> [Exercise passage]
-------------------------
Unfortunately, theatre and politics have proven to be an inseparable pair, since politics is part of the social life of every society and theatre mirrors that life. The radical dramatists therefore stick out their necks to play the role of the social commentator and watchdog of the society. The unending war of ideology between the ruling class and the social dramatists has resulted in several sad tales on the part of the dramatist. Nikolai Gogol of Russia, Ngugi Wa Thiong’o of Kenya and Wole Soyinka of Nigeria are a few who have suffered stiff persecution from their nation’s governments, for attempting to correct the ills of the society, using drama as a tool.

There is therefore an urgent need for a point of convergence between the dramatist and the ruling class, wherein the ruling class should begin to see the social dramatist not as a rival, but as a social agent whose comments should be analyzed and put to good use. On the other hand, the dramatists ought to play his role in objectivity eschewing all forms of personal sentiments and thus an egalitarian society can be achieved.

1.3     Scope of the Study

Drama and theatre speak universal language which is understood by all tribes and races. Theatre practice is therefore a universal art. In order to give it a concise delineation, this work shall be limited to the Nigerian situation, but not without some relevant references to the socio-political possibilities in some other parts of the world, especially in Africa.
-------------------------
Can you reproduce the passage on theatre and politics word for word, starting with "Drama and theatre" and going on through "especially in Africa."?

[Human keypoint data]
-------------------------
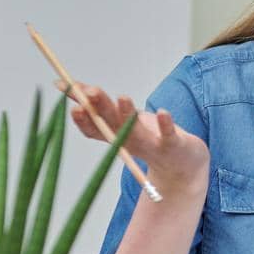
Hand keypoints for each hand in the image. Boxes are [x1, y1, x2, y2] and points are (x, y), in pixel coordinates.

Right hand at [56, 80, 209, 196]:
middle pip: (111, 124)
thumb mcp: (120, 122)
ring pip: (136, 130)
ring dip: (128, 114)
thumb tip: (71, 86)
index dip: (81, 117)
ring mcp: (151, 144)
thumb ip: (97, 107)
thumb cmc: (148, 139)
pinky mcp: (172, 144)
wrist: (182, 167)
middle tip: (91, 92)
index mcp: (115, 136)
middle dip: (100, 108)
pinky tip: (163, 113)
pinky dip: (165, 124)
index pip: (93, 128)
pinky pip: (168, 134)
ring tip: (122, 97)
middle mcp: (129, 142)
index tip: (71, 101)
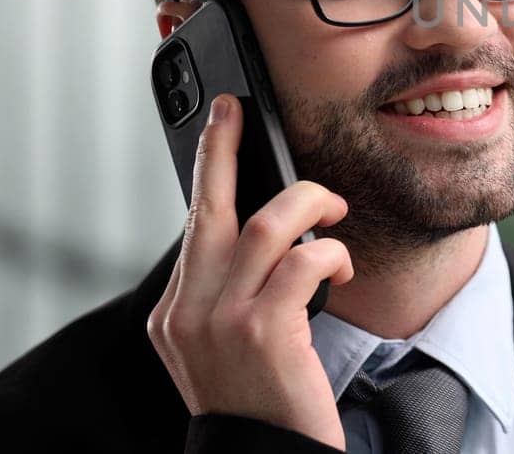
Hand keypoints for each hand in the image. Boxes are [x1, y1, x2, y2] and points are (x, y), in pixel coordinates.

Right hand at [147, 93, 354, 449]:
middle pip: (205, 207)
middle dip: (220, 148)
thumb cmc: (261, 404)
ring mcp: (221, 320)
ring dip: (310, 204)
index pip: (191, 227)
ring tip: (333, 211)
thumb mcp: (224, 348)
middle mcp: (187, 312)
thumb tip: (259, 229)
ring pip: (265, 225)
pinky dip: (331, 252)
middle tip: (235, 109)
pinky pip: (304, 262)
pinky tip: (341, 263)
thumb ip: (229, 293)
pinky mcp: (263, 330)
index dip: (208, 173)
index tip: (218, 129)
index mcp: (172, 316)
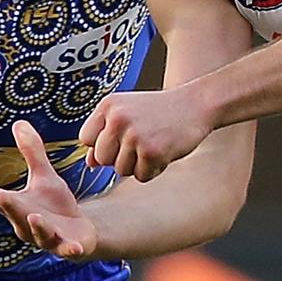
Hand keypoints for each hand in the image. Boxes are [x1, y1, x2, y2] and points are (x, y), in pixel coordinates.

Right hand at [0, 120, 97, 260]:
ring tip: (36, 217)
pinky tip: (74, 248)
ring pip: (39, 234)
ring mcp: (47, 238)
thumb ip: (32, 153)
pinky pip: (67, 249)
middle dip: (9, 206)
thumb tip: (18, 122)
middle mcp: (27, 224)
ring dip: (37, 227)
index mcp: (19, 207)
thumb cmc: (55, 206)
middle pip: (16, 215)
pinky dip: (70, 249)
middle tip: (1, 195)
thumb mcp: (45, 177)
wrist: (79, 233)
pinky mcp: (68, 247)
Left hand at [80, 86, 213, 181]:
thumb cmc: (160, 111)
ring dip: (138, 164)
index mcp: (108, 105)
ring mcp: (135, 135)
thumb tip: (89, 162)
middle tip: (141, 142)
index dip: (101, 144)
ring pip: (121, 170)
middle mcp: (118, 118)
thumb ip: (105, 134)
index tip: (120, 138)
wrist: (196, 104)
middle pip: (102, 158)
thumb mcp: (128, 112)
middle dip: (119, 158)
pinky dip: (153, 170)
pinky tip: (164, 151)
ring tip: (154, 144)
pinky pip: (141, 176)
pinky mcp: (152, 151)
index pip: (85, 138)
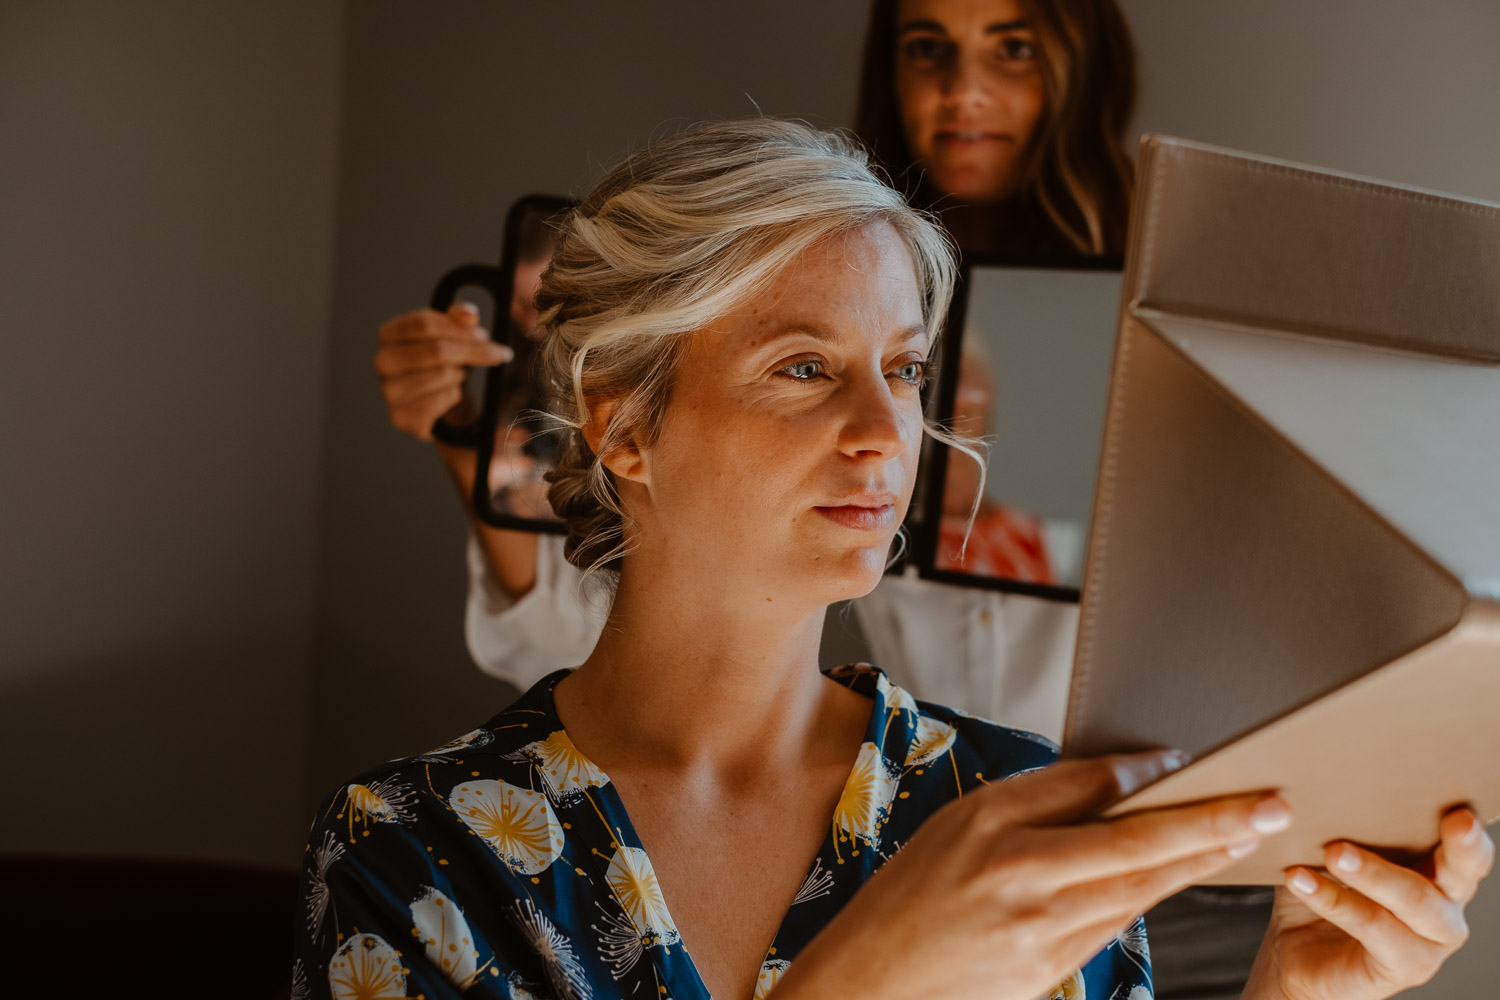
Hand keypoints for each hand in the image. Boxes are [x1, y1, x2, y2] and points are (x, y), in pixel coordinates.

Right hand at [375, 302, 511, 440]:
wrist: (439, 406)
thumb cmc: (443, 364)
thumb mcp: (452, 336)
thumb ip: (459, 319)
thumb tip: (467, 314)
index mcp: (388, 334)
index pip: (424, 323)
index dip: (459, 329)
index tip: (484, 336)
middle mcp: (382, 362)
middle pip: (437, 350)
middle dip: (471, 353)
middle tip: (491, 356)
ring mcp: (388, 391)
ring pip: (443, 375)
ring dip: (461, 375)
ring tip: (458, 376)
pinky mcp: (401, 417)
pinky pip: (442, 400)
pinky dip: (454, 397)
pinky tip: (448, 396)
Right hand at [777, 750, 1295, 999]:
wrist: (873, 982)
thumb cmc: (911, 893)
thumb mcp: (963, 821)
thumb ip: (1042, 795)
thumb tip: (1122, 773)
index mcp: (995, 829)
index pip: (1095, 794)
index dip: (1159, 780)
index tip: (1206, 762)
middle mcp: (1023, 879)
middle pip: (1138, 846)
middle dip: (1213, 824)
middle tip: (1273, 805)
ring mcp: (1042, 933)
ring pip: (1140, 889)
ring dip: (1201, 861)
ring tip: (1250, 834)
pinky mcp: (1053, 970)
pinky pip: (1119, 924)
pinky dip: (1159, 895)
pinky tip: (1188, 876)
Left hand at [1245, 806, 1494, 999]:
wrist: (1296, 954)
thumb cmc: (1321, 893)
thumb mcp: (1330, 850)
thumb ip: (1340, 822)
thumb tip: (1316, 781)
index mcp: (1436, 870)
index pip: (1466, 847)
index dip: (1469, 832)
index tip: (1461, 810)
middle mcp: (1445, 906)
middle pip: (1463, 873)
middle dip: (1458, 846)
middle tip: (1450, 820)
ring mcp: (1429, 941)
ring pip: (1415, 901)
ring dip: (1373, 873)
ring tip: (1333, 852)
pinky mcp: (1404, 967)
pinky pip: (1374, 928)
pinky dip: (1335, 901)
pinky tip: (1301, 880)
-------------------------
> [Exercise result]
Drama and theatre speak universal language which is understood by all tribes and races. Theatre practice is therefore a universal art. In order to give it a concise delineation, this work shall be limited to the Nigerian situation, but not without some relevant references to the socio-political possibilities in some other parts of the world, especially in Africa.